YOUR GOAL: Give the number of lines in these entries that contain "anchor", and nothing more.

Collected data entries
==================================================

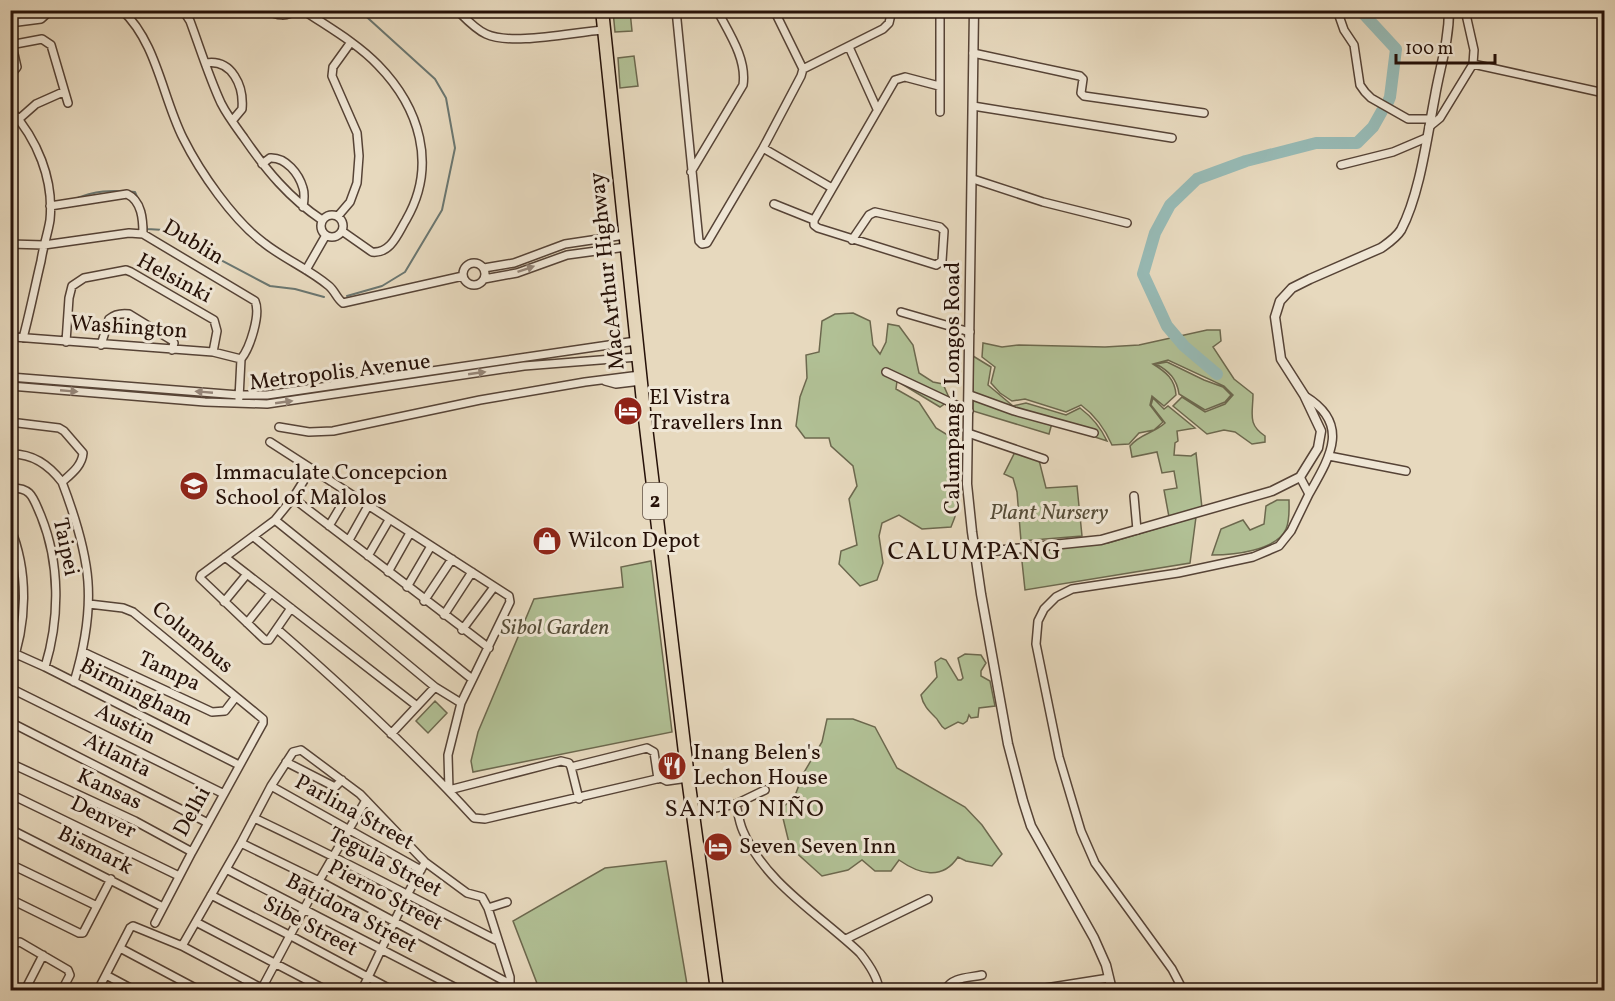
<svg xmlns="http://www.w3.org/2000/svg" width="1615" height="1001" viewBox="0 0 1615 1001" font-family="Vollkorn,serif">
<style>
.green{fill:#b1c095;stroke:#6c684e;stroke-width:1.5}
.lines{fill:none;stroke-linecap:round;stroke-linejoin:round}
.stream{stroke:#6a7670;stroke-width:2}
.river{stroke:#97bab5;stroke-width:12}
.minor-casing{stroke:#564336;stroke-width:10}
.tertiary-casing{stroke:#564336;stroke-width:11}
.trunk-casing{stroke:#261108;stroke-width:15}
.minor{stroke:#efe6d5;stroke-width:7}
.tertiary{stroke:#efe6d5;stroke-width:8}
.trunk{stroke:#e7d9be;stroke-width:12}
.oneway{fill:#958679}
.labels{text-anchor:middle;dominant-baseline:central;stroke-width:6;stroke-linejoin:round;paint-order:stroke}
.shield{fill:#efe6d5;stroke:#625146;stroke-width:1.5}
.shield-label{font-size:21px;font-weight:bold;fill:#261108}
.street-label{font-size:22px;fill:#261108;stroke:#efe6d5}
.poi-label{font-size:22px;fill:#261108;stroke:#efe6d5;text-anchor:start}
.park-label{font-size:22px;font-style:italic;fill:#574e39;stroke:#efe6d5}
.neighbourhood-label{font-size:24px;letter-spacing:1.5px;fill:#261108;stroke:#efe6d5}
.quarter-label{font-size:26px;letter-spacing:1.5px;fill:#261108;stroke:#efe6d5}
</style>
<rect width="100%" height="100%" fill="#e7d9be"/>
<filter id="stains"><feTurbulence type="fractalNoise" baseFrequency=".00333" numOctaves="4"/><feColorMatrix values="0 0 0 0 .2 0 0 0 0 .09 0 0 0 0 .02 0 0 0 .5 -.17"/></filter>
<radialGradient id="worn" r=".72"><stop offset=".6" stop-color="#630" stop-opacity="0"/><stop offset="1" stop-color="#630" stop-opacity=".3"/></radialGradient>
<path class="green" d="M613 11H630L632 31 615 32Z
M634 56 638 86 620 88 618 58Z
M853 313 870 321 873 345 880 354 886 342 888 324 899 326 913 345 919 373 933 382 943 384 950 400 940 407 897 381 896 389 919 402 936 428 959 442C960 471 963 501 951 527L922 529 899 515 882 523 879 536 883 563 877 580 860 586 839 564 841 551 857 545 849 499 857 486 853 466 831 446 829 438H805L796 426 800 397 807 378 806 355 819 352 822 321 835 314Z
M1207 330H1220L1221 341 1213 347 1234 379 1253 394C1253 414 1247 424 1265 436V442L1252 444 1235 432 1224 430 1207 434 1173 406 1182 397 1205 412 1225 404 1233 395 1224 386 1168 360 1153 364C1166 372 1175 379 1176 395L1164 406 1152 396 1150 405 1163 422 1154 430 1139 433 1129 444 1112 445C1105 429 1096 416 1081 405L1066 412 1025 399 1012 401 1000 393 991 383 995 367 982 357 983 343 1002 347 1019 345 1105 347 1139 345Z
M973 356 991 367 988 385 1013 406 1026 403 1066 415 1080 408C1092 417 1101 428 1107 441L1052 423 1049 434 973 411Z
M1167 362 1204 380 1223 387 1231 395 1225 402 1205 410 1179 394C1177 379 1169 371 1156 364Z
M1153 398 1164 409 1168 406 1195 428 1177 431 1178 441 1175 443 1174 455 1191 456 1196 453 1202 508 1169 517 1164 490 1177 488 1174 471 1162 473 1157 452 1132 457 1130 446C1141 433 1153 434 1165 423L1151 405Z
M1015 452 1039 460 1046 488 1077 486 1082 536 1021 541 1017 492 1013 478 1004 474Z
M1277 500H1289C1289 509 1290 520 1286 529 1276 551 1233 555 1212 555L1221 529 1243 520 1250 530 1264 524 1266 506Z
M1196 517 1190 563 1025 590 1021 552 1108 543Z
M651 561 672 732 473 772 471 761 478 732 534 599 623 587 621 567Z
M965 654 981 655 986 663 981 671V676L990 681 995 706 979 708 978 717 971 718 969 715 967 721 963 724 958 722 945 729C939 725 939 720 935 717 928 710 923 705 921 695L937 677 935 662 941 658 946 660 958 680H961L963 678 958 658Z
M435 701 447 713 428 733 416 721Z
M827 719H853L875 727 897 768 965 807 982 825 1002 854 992 866 966 861 958 857C942 881 919 874 899 860L891 871H875L862 860 848 870 822 876 790 847 781 810 796 793 803 774 822 742Z
M666 861 688 990H538V986L513 921 605 868Z"/>
<g class="lines">
<path class="stream" d="M72 200C97 190 109 190 135 192L138 199
M146 225 147 229 164 230 270 286 295 289 324 297
M347 296 382 286 405 272 442 210 455 148 446 98 435 79 359 10"/>
<path class="river" d="M1360 10 1396 49 1390 97 1388 102
M1217 374 1184 346 1167 326 1143 274 1155 233 1170 205 1197 179 1246 161 1316 143H1357L1373 127 1382 111"/>
<g class="minor-casing">
<path id="minor" d="M122 10C157 43 162 96 183 138 200 172 233 220 264 243 284 259 309 269 329 286 335 291 337 299 343 303L463 276
M183 10 190 21C200 48 209 77 221 103 227 115 236 127 244 138 266 170 289 198 322 220
M268 10C276 16 288 17 295 10
M303 10C328 27 357 43 378 65 419 107 438 165 406 220 398 233 391 254 372 252L342 231
M457 10C466 19 475 29 486 34 512 46 573 32 603 30
M676 10 699 241 702 244 707 243 763 148 801 76 803 69 774 10
M1337 10 1344 30 1354 45 1360 85 1365 92 1371 98 1408 119H1430
M10 23 41 19 51 10
M10 45 42 39 51 45 68 103
M849 47 877 109
M973 53 1080 76 1083 79 1081 93 1084 96 1204 113
M206 63C232 59 244 86 242 109L232 121
M1473 64 1604 93
M803 69 883 29 889 23 892 10
M10 76 17 67 12 45
M973 106 1172 138
M10 109C37 139 54 179 50 220 48 233 43 247 41 261 35 286 30 312 23 338
M940 112V10
M19 119 36 104 63 92
M1429 127 1440 118 1473 64 1474 50 1465 10
M763 148 832 188
M262 164 270 158C286 157 299 174 303 188 305 194 304 201 303 207
M1341 165 1393 152 1426 138
M691 172 743 85C747 59 729 33 717 10
M973 179 1043 202 1127 223
M10 192V212
M774 204 814 220
M50 206 127 194C142 201 143 220 143 234
M321 226a11 11 0 1 1 22 0a11 11 0 1 1-22 0Z
M338 216 350 202 357 183 359 156 357 133 332 76 333 67 351 42
M852 240 869 215 875 212 940 227 944 231 942 261 936 265 818 228 814 225V220L895 80 905 77 939 86
M10 244 44 245 129 233 143 234 255 301C261 314 250 348 241 359
M463 274a11 11 0 1 1 22 0a11 11 0 1 1-22 0Z
M484 268 514 263 565 244 625 235
M306 270 326 235
M484 279 517 273 567 255 626 247
M901 312 970 332
M14 337 213 352 241 359
M66 342 69 298 72 286 84 278 126 270 131 272 214 320 217 331 213 352
M101 345 109 319C115 314 121 313 129 314L173 341 174 343 172 350
M886 372 969 411
M10 377 239 395H267L636 341
M605 381 616 384 641 381
M10 386 205 402 267 404 524 366 638 357
M970 395 1014 411 1094 433
M1305 396C1351 424 1330 457 1309 494
M239 398 241 359
M10 422 59 428 64 431 83 453C82 466 71 474 62 482
M279 427 309 432 333 431 480 400 585 382 640 375
M968 433 1044 459
M270 442 509 596 510 602 461 703 448 755 449 790
M10 454C33 453 49 465 62 482 91 558 98 603 74 682
M1329 456 1406 471
M10 488C32 487 33 498 41 516 60 563 60 618 45 667
M1134 496 1137 530
M293 498 489 648
M275 520 472 679
M329 526 348 494
M10 527C29 572 27 625 10 670
M254 537 435 687 461 703
M349 540 368 506
M368 556 389 520
M225 557 417 706
M388 572 410 533
M407 587 431 546
M424 601 452 559
M224 602 247 574
M89 604 123 608 133 612 263 719V723L192 852 155 923
M291 608 269 640H265L200 578 201 575 275 520 293 498 311 469
M444 615 472 572
M247 623 271 593
M277 629C346 689 413 751 474 818L485 819 661 778 666 774 687 770
M462 630 494 587
M83 652 212 712 225 711 235 698
M16 654 45 667 239 765
M10 688 224 794
M10 722 208 823
M391 734 435 687
M286 762 335 787 342 780
M10 763 135 821 192 852
M571 767 579 799
M661 778 667 781 688 778
M271 786 421 870
M449 790 561 761 569 763 571 767 647 748 654 752 658 779
M10 794 179 876
M736 804C738 813 739 822 743 831 765 883 820 915 860 953 868 963 878 977 879 990
M694 812 736 804 765 790
M254 818C337 857 417 900 498 941
M10 829 163 907
M241 843 319 881 510 984
M10 864 97 906
M226 869 460 990
M211 895 291 936 392 990
M10 899 79 933H83L111 879
M488 908 507 902
M196 922 326 990
M846 939 928 899
M182 946 241 843 271 786 293 752 301 750 360 794 425 862 467 893 482 897 488 908 510 977V990
M10 948 16 943 20 942 68 970 70 975 62 990
M120 948 199 990
M106 975 134 990
M25 990 43 955
M98 990 130 928 133 926 182 946 265 990
M261 990 319 881 366 800
M362 990 407 895 423 866
M945 990C952 977 968 978 982 975
M1033 990 1109 978
M1183 990 1172 969 1095 863 1081 831 1059 757 1036 644 1038 621 1044 609 1056 597 1072 589 1178 573 1253 557 1279 546 1291 531 1309 494 1300 477"/>
</g>
<g class="tertiary-casing">
<path id="tertiary" d="M974 10 967 484 972 532 981 594 1008 744 1023 801 1031 826 1094 938 1106 965 1112 990
M974 553 1101 540 1272 491 1300 477 1318 448 1321 431 1304 395 1281 359 1275 317 1280 301 1292 288 1310 279 1381 248C1388 243 1396 238 1401 230 1420 194 1427 137 1435 96 1440 67 1449 41 1449 10"/>
</g>
<g class="trunk-casing">
<path id="trunk" d="M602 10 643 402 688 778 717 990"/>
</g>
<use href="#minor" class="minor"/>
<use href="#tertiary" class="tertiary"/>
<use href="#trunk" class="trunk"/>
</g>
<defs><path id="oneway-solid" d="M-6-.8H1V-3.2L6.5 0L1 3.2V.8H-6Z" transform="scale(1.5)"/></defs>
<g class="oneway">
<use href="#oneway-solid" transform="translate(526 269) rotate(-19)"/>
<use href="#oneway-solid" transform="translate(477 373) rotate(-8)"/>
<use href="#oneway-solid" transform="translate(69 391) rotate(5)"/>
<use href="#oneway-solid" transform="translate(204 392) rotate(-175)"/>
<use href="#oneway-solid" transform="translate(284 402) rotate(-8)"/>
</g>
<defs>
<g id="hotel-disc" transform="scale(1.5)"><circle r="9.5" fill="#8f2418" stroke="#efe6d5"/><path d="M-6-4.5h1.5V1H6V5H4.5V3h-9V5H-6ZM-4 0a1.8 1.8 0 1 1 3.6 0ZM.5 0V-2.5h3Q6-2.5 6 0Z" fill="#fff"/></g>
<g id="school-disc" transform="scale(1.5)"><circle r="9.5" fill="#8f2418" stroke="#efe6d5"/><path d="M0-5L7-2L0 1L-7-2ZM-4 1L0 2.5L4 1V4Q0 6-4 4Z" fill="#fff"/></g>
<g id="shop-disc" transform="scale(1.5)"><circle r="9.5" fill="#8f2418" stroke="#efe6d5"/><path d="M-5-2.5h2.3a2.7 3.5 0 0 1 5.4 0H5L5.5 6h-11ZM-1.5-2.5h3a1.5 2.3 0 0 0-3 0Z" fill="#fff"/></g>
<g id="restaurant-disc" transform="scale(1.5)"><circle r="9.5" fill="#8f2418" stroke="#efe6d5"/><path d="M-5-6h1v4h1v-4h1v4h1v-4h1v5L-1.5 .5V6h-2V.5L-5-1ZM5-6V6H3V1.5H1.5Q1.5-4 5-6Z" fill="#fff"/></g>
</defs>
<g fill-rule="evenodd">
<use href="#hotel-disc" x="628" y="411"/>
<use href="#school-disc" x="194" y="486"/>
<use href="#shop-disc" x="547" y="541"/>
<use href="#restaurant-disc" x="672" y="766"/>
<use href="#hotel-disc" x="718" y="847"/>
</g>
<g class="labels">
<rect class="shield" x="643" y="483" width="24" height="36" rx="4.5"/>
<g class="shield-label">
<text x="655" y="501">2</text>
</g>
<g class="street-label">
<text transform="translate(193 243) rotate(31)">Dublin</text>
<text transform="translate(608 271) rotate(-96)">MacArthur Highway</text>
<text transform="translate(174 279) rotate(28)">Helsinki</text>
<text transform="translate(129 328) rotate(4)">Washington</text>
<text transform="translate(340 373) rotate(-7)">Metropolis Avenue</text>
<text transform="translate(953 388) rotate(-90)">Calumpang - Longos Road</text>
<text transform="translate(65 547) rotate(78)">Taipei</text>
<text transform="translate(192 638) rotate(40)">Columbus</text>
<text transform="translate(169 672) rotate(25)">Tampa</text>
<text transform="translate(136 693) rotate(27)">Birmingham</text>
<text transform="translate(125 725) rotate(27)">Austin</text>
<text transform="translate(117 756) rotate(27)">Atlanta</text>
<text transform="translate(109 790) rotate(25)">Kansas</text>
<text transform="translate(193 812) rotate(-61)">Delhi</text>
<text transform="translate(354 813) rotate(29)">Parlina Street</text>
<text transform="translate(103 818) rotate(26)">Denver</text>
<text transform="translate(95 851) rotate(27)">Bismark</text>
<text transform="translate(385 863) rotate(28)">Tegula Street</text>
<text transform="translate(385 896) rotate(28)">Pierno Street</text>
<text transform="translate(351 914) rotate(28)">Batidora Street</text>
<text transform="translate(310 927) rotate(28)">Sibe Street</text>
</g>
<g class="poi-label">
<text x="649" y="398">El Vistra<tspan x="649" dy="25">Travellers Inn</tspan></text>
<text x="215" y="473">Immaculate Concepcion<tspan x="215" dy="25">School of Malolos</tspan></text>
<text x="568" y="541">Wilcon Depot</text>
<text x="693" y="753">Inang Belen's<tspan x="693" dy="25">Lechon House</tspan></text>
<text x="739" y="847">Seven Seven Inn</text>
</g>
<g class="park-label">
<text x="1049" y="513">Plant Nursery</text>
<text x="555" y="628">Sibol Garden</text>
</g>
<g class="neighbourhood-label">
<text x="745" y="810">SANTO NIÑO</text>
</g>
<g class="quarter-label">
<text x="975" y="552">CALUMPANG</text>
</g>
</g>
<rect width="1615" height="1001" fill="none" stroke="#e7d9be" stroke-width="36"/>
<rect x="12" y="12" width="1591" height="977" fill="none" stroke="#261108" stroke-width="3"/>
<rect x="18" y="18" width="1579" height="965" fill="none" stroke="#261108" stroke-width="1.5"/>
<path d="M1396 54v9h99v-9" fill="none" stroke="#261108" stroke-width="3"/>
<text x="1405" y="54" font-size="18" fill="#261108" stroke="#efe6d5" stroke-width="4.5" paint-order="stroke">100 m</text>
<rect width="100%" height="100%" filter="url(#stains)"/>
<rect width="100%" height="100%" fill="url(#worn)"/>
</svg>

==================================================

TASK OUTPUT: 2